Setting out his five-point plan, he tweeted: 'Tonight I have written to President Macron offering to move further and faster to prevent Channel crossings and avoid a repeat of yesterday's appalling tragedy which claimed the lives of at least 27 people.

'I pay tribute to the emergency services who have been dealing with this devastating situation.

'Following our conversation last night I know President Macron recognises, as I do, the urgency of the situation we are both facing.'

'If those who reach this country were swiftly returned the incentive for people to put their lives in the hands of traffickers would be significantly reduced.

'This would be the single biggest step we could take together to reduce the draw to Northern France and break the business model of criminal gangs.

'I am confident that by taking these steps and building on our existing cooperation we can address illegal migration and prevent more families from experiencing the devastating loss we saw yesterday.'

Since he published the plan, French Interior Minister Gerald Darmanin told counterpart Priti Patel this morning that she is no longer welcome at the crisis meeting on Sunday.

A spokesman for Mr Darmanin, who yesterday accused Britain of 'bad immigration management' and enticing migrants with benefits and slack labour rules, said: 'We consider Boris Johnson's public letter unacceptable and in opposition with discussions between counterparts.

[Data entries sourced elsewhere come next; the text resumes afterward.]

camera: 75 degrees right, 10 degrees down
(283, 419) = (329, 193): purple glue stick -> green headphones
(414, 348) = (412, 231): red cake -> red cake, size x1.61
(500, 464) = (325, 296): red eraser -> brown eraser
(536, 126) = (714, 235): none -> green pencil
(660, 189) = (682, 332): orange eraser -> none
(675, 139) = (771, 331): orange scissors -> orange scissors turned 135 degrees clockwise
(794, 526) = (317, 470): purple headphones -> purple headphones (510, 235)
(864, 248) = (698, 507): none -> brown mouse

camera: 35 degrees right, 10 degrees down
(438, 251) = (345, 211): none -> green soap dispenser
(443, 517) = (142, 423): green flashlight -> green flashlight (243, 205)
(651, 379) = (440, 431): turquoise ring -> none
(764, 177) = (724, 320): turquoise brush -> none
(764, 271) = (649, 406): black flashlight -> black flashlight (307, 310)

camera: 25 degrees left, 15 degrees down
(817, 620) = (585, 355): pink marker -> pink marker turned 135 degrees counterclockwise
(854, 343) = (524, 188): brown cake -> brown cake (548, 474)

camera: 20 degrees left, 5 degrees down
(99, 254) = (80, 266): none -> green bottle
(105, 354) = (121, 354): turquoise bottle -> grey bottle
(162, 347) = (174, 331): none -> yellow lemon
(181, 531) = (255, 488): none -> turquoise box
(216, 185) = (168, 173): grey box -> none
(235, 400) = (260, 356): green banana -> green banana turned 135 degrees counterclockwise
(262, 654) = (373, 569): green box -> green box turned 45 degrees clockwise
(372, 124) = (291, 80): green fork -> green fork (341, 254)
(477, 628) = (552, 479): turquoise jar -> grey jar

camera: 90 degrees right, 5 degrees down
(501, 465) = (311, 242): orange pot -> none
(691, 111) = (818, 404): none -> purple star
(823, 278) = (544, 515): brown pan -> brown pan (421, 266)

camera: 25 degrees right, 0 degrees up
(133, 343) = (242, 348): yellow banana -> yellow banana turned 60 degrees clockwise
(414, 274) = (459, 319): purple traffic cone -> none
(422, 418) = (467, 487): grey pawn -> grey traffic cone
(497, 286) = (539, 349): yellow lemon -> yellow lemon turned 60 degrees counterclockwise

'As a consequence, Priti Patel is not invited anymore to the meeting on Sunday.'

Former Brexit negotiator Michel Barnier, who is running for the French presidency in looming elections, also waded into the spat accusing Mr Johnson of being 'in a state of mind of confrontation on all subjects'.

The summit with other European interior ministers will go ahead without the Home Secretary, whose aides had already travelled to Paris by Eurostar last night.

The decision sparked fury from British MPs. Tory backbencher Jacob Young tweeted: 'Ridiculous behaviour from the French government seeming to forget that two days ago 27 people died crossing the Channel. Stop the boats - as simple as that.'

Fellow Conservative Nicola Richards said: 'It's truly childish behaviour being shown by France, becoming more and more evident they don't want to stop these boats leaving France. 27 people died a matter of days ago, but they would rather to be petty than help find a solution.'

Wednesday's tragedy deepened animosity between Britain and France, already at odds over post-Brexit trade rules and fishing rights. Mr Johnson said France was at fault and Mr Darmanin accused Britain of 'bad immigration management'.